The Berkeley FrameNet Project
Charles Fillmore
FrameNet is a research project dedicated to building a particular kind of
lexical resource. Funded by the National Science Foundation, and
administered at the International Computer Science Institute in Berkeley,
it is a three-year project, now past the mid-point of its third year,
that keeps between six and ten half-time people busy. It uses the
British National Corpus (BNC) as its evidential basis, frame semantics as
its descriptive framework. The database, much of which will be made
public within a few months, is to contain information about the semantic
and syntactic combinatorial properties - briefly, the valence - of about
two thousand lexical units covering a dozen semantic domains. The
procedure involves labor-intensive manual annotation of example sentences
(the Alembic Workbench - MITRE Corp), but automatic means of gathering
the results of the annotation into lexical entries which will, for each
sense, identify the ways in which the semantic roles underlying the word
are syntactically realized in phrases headed by the word, as well as the
valence patterns. Each lexical unit (a word in a given sense) is linked
to one or more semantic frames, and the combinatorial statements are
expressed in terms of the components (semantic roles, "frame elements")
of such frames.
In this talk I want to explain how we originally defined the project, and
how we quickly discovered the need to include certain unanticipated kinds
of information.

TASK PROMPT: Transcribe the part of the FrameNet project description starting at "In this talk" and ending at "of information.".

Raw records
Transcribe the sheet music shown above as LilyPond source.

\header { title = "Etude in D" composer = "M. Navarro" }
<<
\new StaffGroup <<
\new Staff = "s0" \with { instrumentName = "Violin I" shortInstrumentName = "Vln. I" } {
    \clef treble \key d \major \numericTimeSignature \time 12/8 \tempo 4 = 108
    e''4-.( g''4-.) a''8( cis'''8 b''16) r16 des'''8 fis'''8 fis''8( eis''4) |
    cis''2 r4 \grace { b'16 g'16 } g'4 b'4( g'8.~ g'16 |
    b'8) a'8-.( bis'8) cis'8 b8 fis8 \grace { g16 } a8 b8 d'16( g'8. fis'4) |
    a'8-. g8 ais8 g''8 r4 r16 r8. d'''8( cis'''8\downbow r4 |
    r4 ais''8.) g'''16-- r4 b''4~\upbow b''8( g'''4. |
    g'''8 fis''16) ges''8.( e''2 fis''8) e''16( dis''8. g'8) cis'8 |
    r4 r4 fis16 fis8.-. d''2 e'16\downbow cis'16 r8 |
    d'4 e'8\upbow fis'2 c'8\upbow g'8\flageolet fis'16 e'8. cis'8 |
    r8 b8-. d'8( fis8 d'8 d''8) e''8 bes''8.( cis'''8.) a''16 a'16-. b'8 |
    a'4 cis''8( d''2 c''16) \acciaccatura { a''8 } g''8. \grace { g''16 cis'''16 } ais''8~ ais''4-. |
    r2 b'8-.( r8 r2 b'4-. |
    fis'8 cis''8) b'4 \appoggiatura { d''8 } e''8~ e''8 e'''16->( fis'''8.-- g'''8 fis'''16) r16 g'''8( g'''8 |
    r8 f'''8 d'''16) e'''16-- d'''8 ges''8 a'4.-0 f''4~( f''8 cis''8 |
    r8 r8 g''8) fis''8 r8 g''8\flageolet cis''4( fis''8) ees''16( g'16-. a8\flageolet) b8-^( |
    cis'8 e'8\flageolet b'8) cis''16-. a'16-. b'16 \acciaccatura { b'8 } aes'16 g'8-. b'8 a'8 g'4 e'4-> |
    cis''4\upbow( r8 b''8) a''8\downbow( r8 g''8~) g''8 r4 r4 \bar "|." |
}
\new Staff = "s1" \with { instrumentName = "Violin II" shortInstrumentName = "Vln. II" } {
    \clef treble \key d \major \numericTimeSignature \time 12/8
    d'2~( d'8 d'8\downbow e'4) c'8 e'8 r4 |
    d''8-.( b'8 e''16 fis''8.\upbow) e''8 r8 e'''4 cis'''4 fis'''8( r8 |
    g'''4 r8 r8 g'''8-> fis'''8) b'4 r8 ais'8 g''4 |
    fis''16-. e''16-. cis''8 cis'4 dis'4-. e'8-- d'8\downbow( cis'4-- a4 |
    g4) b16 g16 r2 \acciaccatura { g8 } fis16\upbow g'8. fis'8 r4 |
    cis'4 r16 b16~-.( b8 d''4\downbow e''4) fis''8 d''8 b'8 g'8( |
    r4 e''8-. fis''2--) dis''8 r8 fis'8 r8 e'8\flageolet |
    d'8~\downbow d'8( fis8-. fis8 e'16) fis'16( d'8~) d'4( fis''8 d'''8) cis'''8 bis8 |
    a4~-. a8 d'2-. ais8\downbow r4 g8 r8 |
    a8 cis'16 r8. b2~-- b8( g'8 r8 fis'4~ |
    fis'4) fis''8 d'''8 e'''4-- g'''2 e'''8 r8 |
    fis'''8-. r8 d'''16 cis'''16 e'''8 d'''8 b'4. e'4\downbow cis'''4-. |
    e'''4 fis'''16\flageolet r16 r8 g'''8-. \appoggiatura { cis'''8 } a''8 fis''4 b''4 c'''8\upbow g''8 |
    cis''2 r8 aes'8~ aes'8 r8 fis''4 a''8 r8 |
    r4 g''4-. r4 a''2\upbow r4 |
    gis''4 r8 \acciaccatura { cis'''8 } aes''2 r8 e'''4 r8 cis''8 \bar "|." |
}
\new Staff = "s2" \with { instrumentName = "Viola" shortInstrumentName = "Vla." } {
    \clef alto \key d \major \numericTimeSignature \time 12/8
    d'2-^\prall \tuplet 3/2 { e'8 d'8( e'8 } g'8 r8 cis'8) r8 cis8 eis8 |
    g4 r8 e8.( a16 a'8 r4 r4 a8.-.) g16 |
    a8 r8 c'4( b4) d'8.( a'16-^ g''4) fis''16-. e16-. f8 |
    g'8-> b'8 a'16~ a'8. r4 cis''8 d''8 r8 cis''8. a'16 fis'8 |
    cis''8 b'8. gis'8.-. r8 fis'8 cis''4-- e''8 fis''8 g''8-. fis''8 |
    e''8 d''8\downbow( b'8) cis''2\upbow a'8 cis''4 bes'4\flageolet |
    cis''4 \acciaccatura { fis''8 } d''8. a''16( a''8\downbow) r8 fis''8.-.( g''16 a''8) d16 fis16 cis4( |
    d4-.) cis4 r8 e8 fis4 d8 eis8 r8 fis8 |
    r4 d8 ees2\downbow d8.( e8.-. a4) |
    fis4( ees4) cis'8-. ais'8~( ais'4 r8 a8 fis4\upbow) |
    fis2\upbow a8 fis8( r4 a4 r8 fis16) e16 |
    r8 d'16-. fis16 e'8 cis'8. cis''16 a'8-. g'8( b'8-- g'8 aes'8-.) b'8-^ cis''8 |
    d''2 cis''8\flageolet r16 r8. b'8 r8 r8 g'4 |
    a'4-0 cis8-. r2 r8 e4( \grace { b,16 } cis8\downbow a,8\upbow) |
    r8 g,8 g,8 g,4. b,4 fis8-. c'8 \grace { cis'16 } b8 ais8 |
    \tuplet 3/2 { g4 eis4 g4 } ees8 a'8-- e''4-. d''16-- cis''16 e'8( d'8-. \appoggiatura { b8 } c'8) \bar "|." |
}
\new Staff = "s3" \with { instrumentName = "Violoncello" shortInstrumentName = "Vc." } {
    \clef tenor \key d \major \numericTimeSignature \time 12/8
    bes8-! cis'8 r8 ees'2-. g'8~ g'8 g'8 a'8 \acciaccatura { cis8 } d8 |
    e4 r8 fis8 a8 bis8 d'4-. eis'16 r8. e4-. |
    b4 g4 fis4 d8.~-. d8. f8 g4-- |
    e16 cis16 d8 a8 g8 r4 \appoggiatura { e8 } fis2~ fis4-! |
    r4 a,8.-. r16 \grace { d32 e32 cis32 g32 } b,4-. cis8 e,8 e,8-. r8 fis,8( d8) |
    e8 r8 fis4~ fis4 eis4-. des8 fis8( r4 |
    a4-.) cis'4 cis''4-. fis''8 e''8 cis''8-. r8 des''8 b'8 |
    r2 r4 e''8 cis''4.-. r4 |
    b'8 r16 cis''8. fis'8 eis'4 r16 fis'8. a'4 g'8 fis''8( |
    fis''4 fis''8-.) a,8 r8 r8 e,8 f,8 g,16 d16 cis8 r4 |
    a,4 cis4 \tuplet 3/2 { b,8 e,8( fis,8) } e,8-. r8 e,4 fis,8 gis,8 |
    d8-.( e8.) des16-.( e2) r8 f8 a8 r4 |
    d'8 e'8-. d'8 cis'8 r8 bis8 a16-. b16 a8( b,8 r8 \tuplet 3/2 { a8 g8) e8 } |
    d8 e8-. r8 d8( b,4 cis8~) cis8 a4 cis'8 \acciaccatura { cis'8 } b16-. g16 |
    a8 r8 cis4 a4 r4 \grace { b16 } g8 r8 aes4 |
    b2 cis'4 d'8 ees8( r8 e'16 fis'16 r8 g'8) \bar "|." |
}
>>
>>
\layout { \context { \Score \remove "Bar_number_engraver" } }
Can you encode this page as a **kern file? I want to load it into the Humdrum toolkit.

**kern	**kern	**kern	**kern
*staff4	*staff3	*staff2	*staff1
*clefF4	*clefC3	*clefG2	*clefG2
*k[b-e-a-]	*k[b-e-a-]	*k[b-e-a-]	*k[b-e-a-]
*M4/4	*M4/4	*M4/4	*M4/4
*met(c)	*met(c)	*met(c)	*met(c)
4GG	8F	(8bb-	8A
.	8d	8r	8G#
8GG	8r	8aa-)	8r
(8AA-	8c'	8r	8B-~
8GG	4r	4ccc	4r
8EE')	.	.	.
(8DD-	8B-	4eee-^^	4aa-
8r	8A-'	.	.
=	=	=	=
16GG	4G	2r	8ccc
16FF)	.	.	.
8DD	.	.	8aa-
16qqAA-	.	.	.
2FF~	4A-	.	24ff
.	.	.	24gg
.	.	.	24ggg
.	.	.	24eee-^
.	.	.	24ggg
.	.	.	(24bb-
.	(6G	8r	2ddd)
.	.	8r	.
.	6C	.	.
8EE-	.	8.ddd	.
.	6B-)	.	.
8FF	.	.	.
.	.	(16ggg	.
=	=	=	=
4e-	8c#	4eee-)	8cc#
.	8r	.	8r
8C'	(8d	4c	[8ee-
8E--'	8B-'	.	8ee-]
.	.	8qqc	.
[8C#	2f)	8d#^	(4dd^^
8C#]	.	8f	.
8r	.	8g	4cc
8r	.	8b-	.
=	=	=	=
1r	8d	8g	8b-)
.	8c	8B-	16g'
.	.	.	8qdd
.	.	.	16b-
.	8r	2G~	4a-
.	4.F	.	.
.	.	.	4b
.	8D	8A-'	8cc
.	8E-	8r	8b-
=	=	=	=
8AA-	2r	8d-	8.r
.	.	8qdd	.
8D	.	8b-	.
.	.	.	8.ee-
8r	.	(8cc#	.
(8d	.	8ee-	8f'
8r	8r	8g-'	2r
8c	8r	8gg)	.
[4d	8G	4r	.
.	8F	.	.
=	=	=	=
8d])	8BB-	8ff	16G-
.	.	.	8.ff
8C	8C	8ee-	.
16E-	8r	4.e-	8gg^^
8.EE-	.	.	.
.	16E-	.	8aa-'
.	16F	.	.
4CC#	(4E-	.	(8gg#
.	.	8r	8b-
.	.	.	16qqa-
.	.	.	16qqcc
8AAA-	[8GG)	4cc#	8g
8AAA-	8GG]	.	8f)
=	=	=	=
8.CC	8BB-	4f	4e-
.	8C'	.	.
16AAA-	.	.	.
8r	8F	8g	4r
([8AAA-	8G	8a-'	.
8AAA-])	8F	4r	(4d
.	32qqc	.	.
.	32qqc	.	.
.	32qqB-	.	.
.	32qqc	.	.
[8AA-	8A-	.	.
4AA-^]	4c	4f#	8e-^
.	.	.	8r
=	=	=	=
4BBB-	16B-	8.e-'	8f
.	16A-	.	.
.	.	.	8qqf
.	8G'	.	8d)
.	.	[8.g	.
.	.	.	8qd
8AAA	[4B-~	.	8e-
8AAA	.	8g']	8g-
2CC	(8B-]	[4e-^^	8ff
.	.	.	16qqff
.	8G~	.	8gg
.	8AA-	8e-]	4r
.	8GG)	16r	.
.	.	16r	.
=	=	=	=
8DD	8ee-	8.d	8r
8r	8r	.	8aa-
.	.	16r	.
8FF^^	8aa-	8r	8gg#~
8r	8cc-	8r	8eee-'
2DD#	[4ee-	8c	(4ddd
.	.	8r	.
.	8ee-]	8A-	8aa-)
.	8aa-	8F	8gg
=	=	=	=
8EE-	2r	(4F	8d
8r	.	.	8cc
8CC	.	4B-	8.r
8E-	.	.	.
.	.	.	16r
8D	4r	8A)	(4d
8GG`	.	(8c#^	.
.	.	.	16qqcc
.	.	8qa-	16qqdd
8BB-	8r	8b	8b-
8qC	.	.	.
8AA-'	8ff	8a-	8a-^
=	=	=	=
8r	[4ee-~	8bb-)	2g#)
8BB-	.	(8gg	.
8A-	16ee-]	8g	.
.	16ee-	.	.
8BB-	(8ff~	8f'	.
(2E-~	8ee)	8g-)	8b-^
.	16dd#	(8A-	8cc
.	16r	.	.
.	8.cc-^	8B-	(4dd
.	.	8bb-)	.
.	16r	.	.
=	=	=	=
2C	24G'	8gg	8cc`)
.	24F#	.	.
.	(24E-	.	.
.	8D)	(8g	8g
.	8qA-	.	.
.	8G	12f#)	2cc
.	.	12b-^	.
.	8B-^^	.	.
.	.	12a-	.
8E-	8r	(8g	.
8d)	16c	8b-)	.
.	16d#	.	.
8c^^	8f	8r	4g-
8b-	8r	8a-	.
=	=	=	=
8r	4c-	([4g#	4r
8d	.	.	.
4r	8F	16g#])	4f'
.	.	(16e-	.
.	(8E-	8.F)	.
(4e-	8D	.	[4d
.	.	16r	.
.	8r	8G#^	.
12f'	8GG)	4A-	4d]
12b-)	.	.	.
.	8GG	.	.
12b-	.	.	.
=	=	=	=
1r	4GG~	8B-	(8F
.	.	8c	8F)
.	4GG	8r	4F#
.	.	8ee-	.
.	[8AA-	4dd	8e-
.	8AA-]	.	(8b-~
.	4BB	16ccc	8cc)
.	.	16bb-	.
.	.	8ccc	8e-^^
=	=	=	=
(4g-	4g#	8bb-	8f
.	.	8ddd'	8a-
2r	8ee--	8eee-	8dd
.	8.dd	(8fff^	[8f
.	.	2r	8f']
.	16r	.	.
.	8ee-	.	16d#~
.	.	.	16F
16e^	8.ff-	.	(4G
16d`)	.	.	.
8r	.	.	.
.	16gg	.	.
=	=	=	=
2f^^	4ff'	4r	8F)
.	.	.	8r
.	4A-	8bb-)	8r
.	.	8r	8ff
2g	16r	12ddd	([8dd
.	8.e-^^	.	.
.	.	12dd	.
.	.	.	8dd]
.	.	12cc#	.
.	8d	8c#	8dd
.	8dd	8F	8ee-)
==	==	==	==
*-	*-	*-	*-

RESULT FOR THIS EXERCISE:
In this talk I want to explain how we originally defined the project, and
how we quickly discovered the need to include certain unanticipated kinds
of information.